The widespread adoption of lithium-ion batteries (LIBs), particularly in electric vehicles, has raised growing concerns regarding their end-of-life management. As demand for electric mobility increases, so does the volume of spent batteries requiring effective recycling strategies. A central challenge in LIB recycling lies in the recovery of valuable metals such as lithium, cobalt, and nickel, which are essential for battery production.

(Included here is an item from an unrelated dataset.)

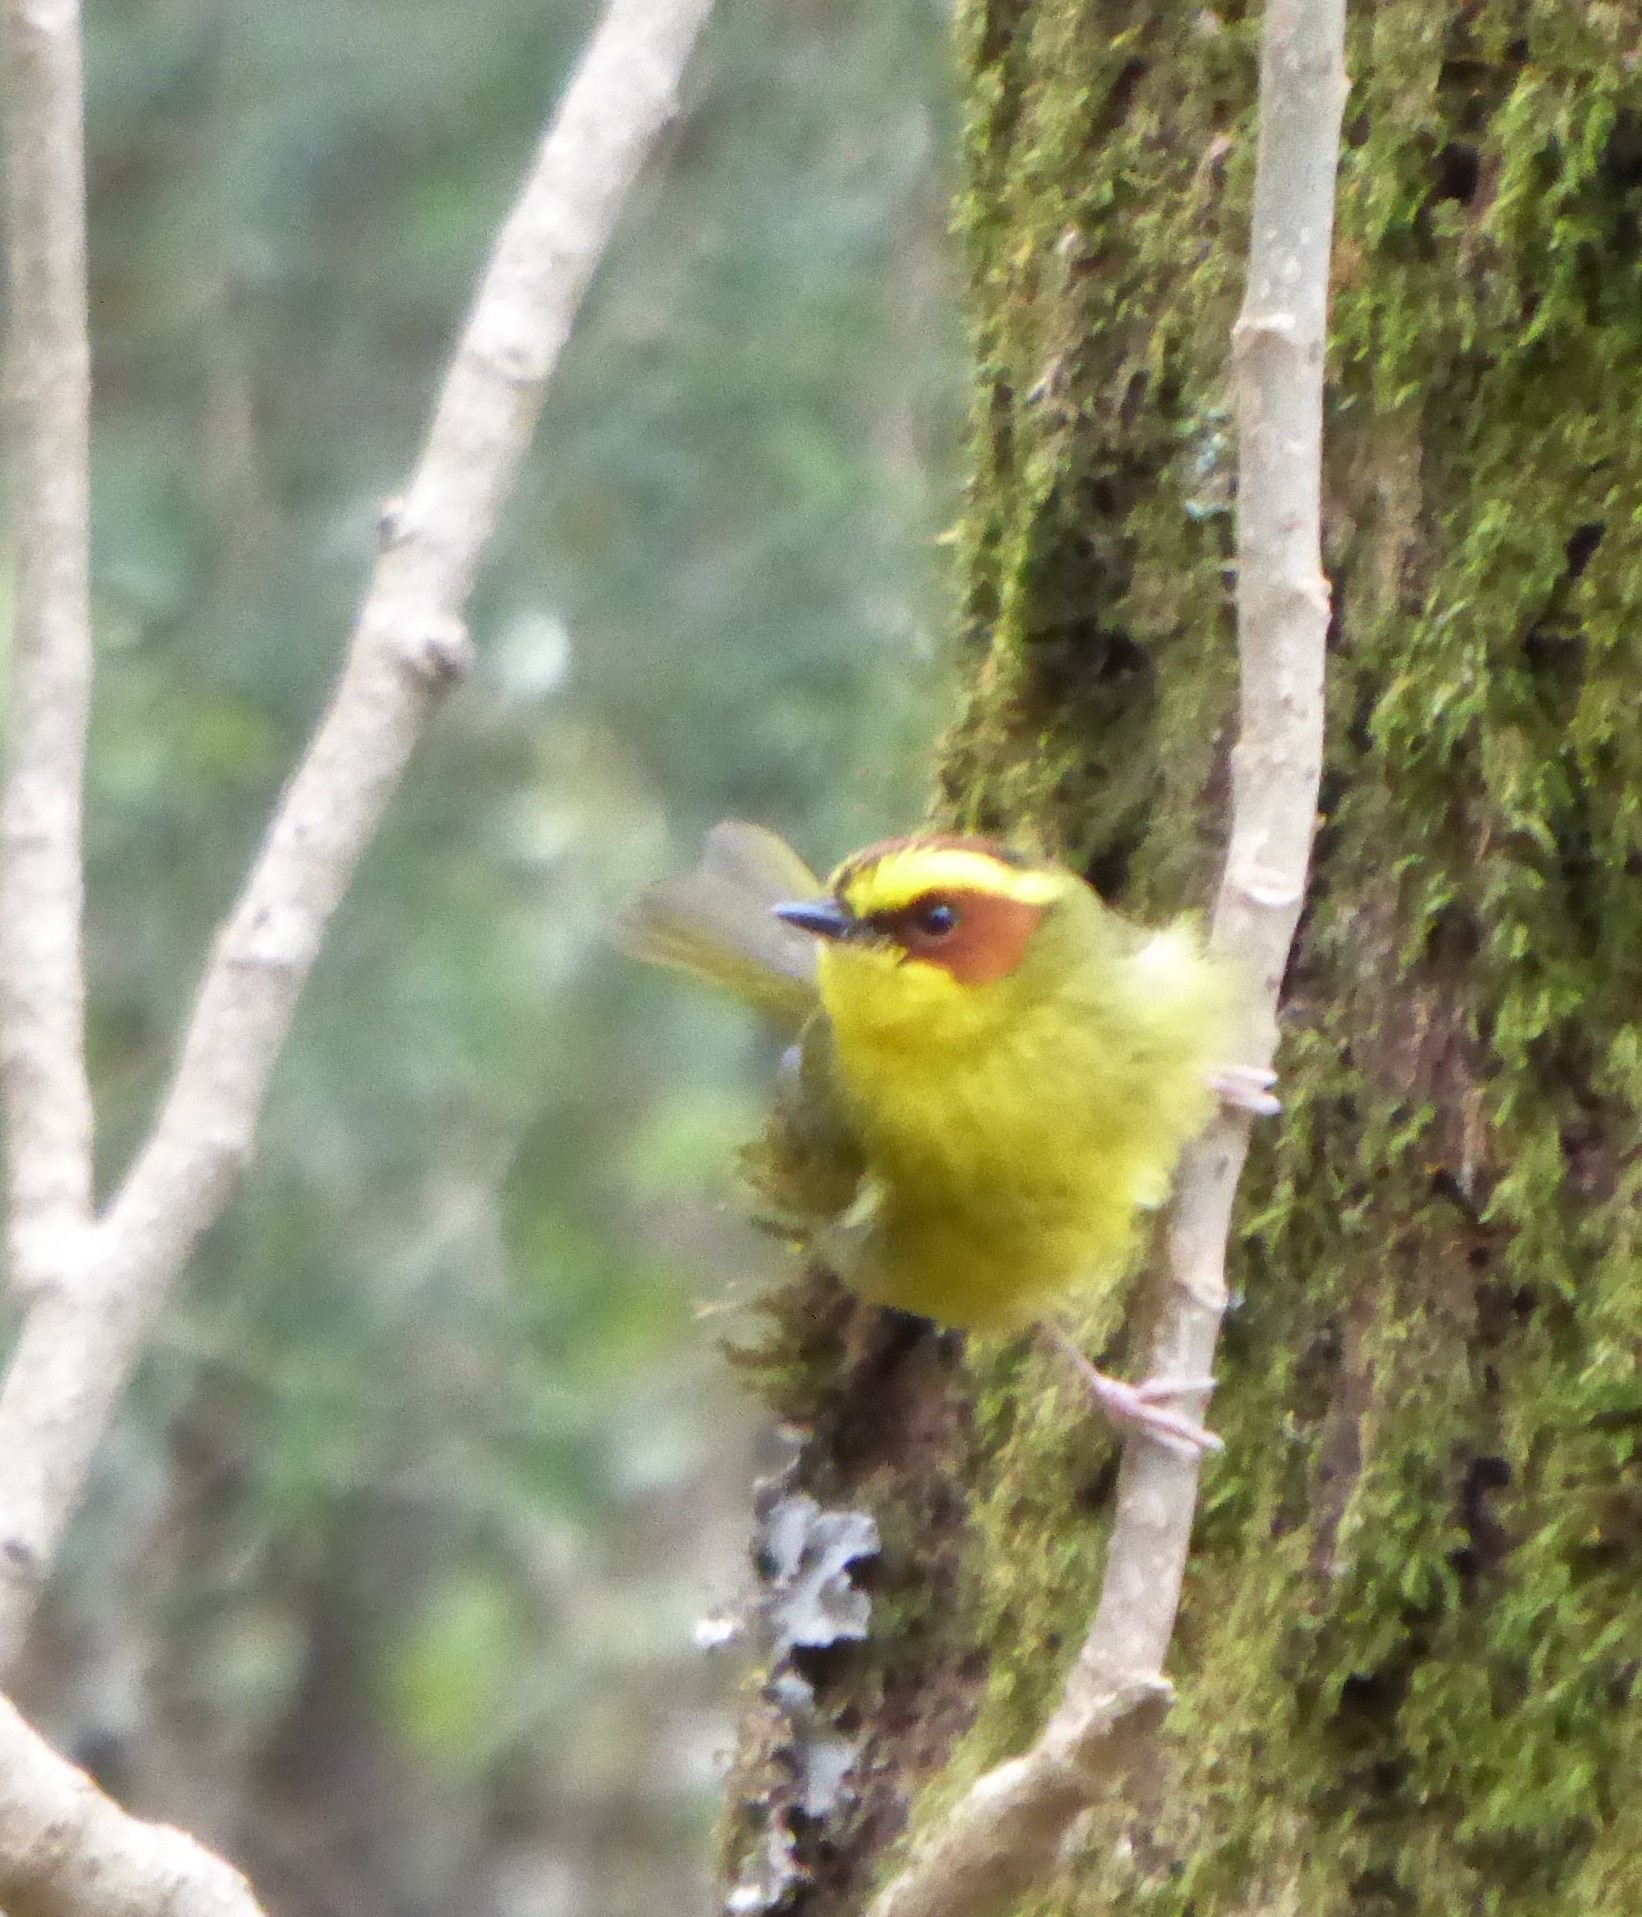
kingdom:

One commonly employed method for extracting these metals is hydrometallurgy, which involves leaching the battery "black mass"—a concentrated residue of active materials—with acid to dissolve the metals into solution. This is followed by separation and purification processes to isolate each metal. Among various leaching agents, sulfuric acid is widely used due to its effectiveness in dissolving transition metals. However, achieving high leaching yields often requires a large excess of sulfuric acid, far beyond the stoichiometric demand.

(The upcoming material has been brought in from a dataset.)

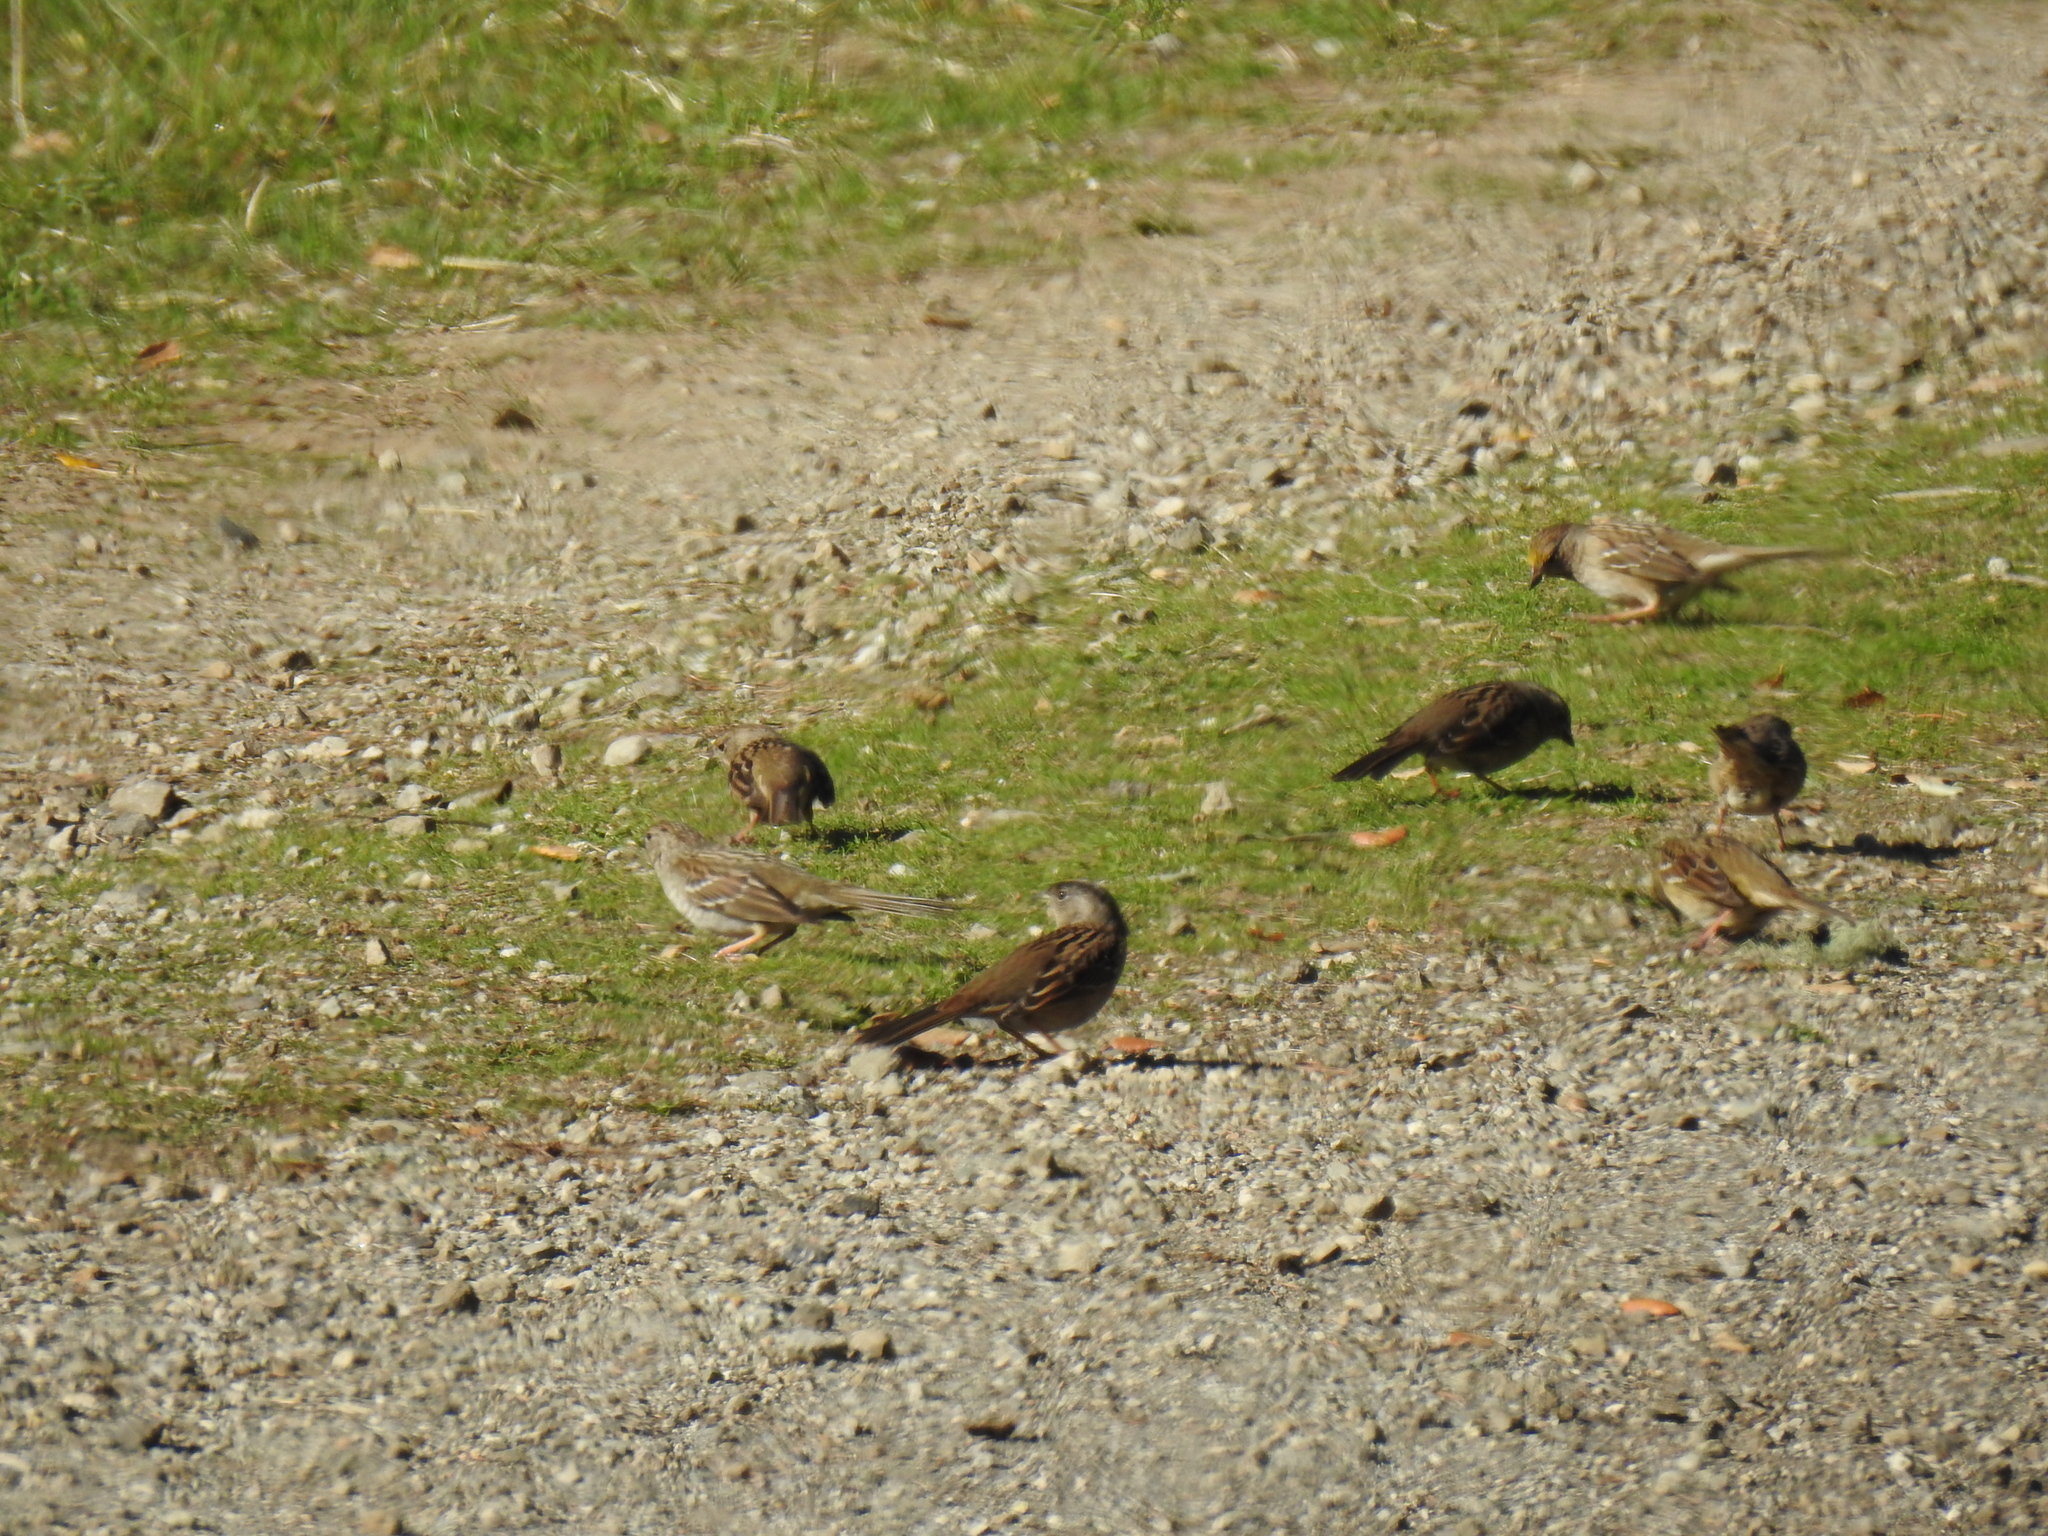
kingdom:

The use of excess acid presents a significant environmental and economic challenge. After the leaching process, the surplus sulfuric acid must be neutralized—typically using agents like sodium hydroxide or calcium carbonate—resulting in the formation of waste by-products such as sodium sulfate or gypsum. These neutralization residues are usually discarded, contributing to resource loss and waste management issues.
To address this inefficiency, recovering and reusing the surplus sulfuric acid becomes a valuable strategy. This approach not only minimizes the need for neutralization agents but also enables closed-loop recycling within the hydrometallurgical process. Depending on its purity and concentration, the regenerated acid can be reused either in the leaching step or in subsequent solvent extraction (SX) processes.
In this context, a promising and commercially available method for sulfuric acid recovery is solvent extraction using tri-n-octylamine (TOA). It is a commercially available liquid anion exchanger used in the extraction of zinc from chloride media. Experimental studies have shown that TOA can extract up to 97.6% of the sulfuric acid under optimized conditions—specifically, at an aqueous-to-organic phase ratio of 4 and an organic phase composition of 40 vol-% TOA. The addition of 20 vol-% 2-ethylhexanol as a modifier was found to stabilize the organic phase by preventing phase separation, although it did not influence the extraction yield.
The extraction of leachate exhibits an identical extraction behavior as the sulfuric acid /TOA system. Furthermore, no co-extraction could be detected for any metal. Investigations on the leachate /TOA system shows an increasing aqueous metal concentration with an increasing phase ratio However, it was noted that increasing the phase ratio led to an increase in the aqueous metal concentration. This phenomenon is attributed not to metal extraction but to water co-extraction, which dilutes the aqueous phase as the organic layer becomes saturated with water.
While the extraction step using TOA has shown great potential, the stripping process—the recovery of sulfuric acid from the organic phase—remains a critical bottleneck. The strong interaction between TOA and the sulfate ion hinders efficient back-extraction, making it difficult to regenerate the acid in a concentrated form. As a result, further research has focused on identifying alternative ion exchangers and investigating their equilibrium behavior to enable more efficient acid stripping.
The stripping process was investigated using various cross-flow configurations at the laboratory scale. These configurations aim to enhance mass transfer and promote phase disengagement, thereby achieving higher stripping yields and generating more concentrated sulfuric acid solutions. The outcome of these investigations is crucial for improving the overall sustainability and economic feasibility of hydrometallurgical LIB recycling.
In conclusion, recovering excess sulfuric acid from LIB leachates using TOA represents a significant step toward circular process design in battery recycling. While the extraction efficiency is already promising, ongoing efforts to overcome the stripping limitations will determine the viability of this approach at an industrial scale. Future work will continue to refine these techniques and explore their integration into full-scale recycling plants, contributing to more resource-efficient and environmentally friendly battery lifecycle management.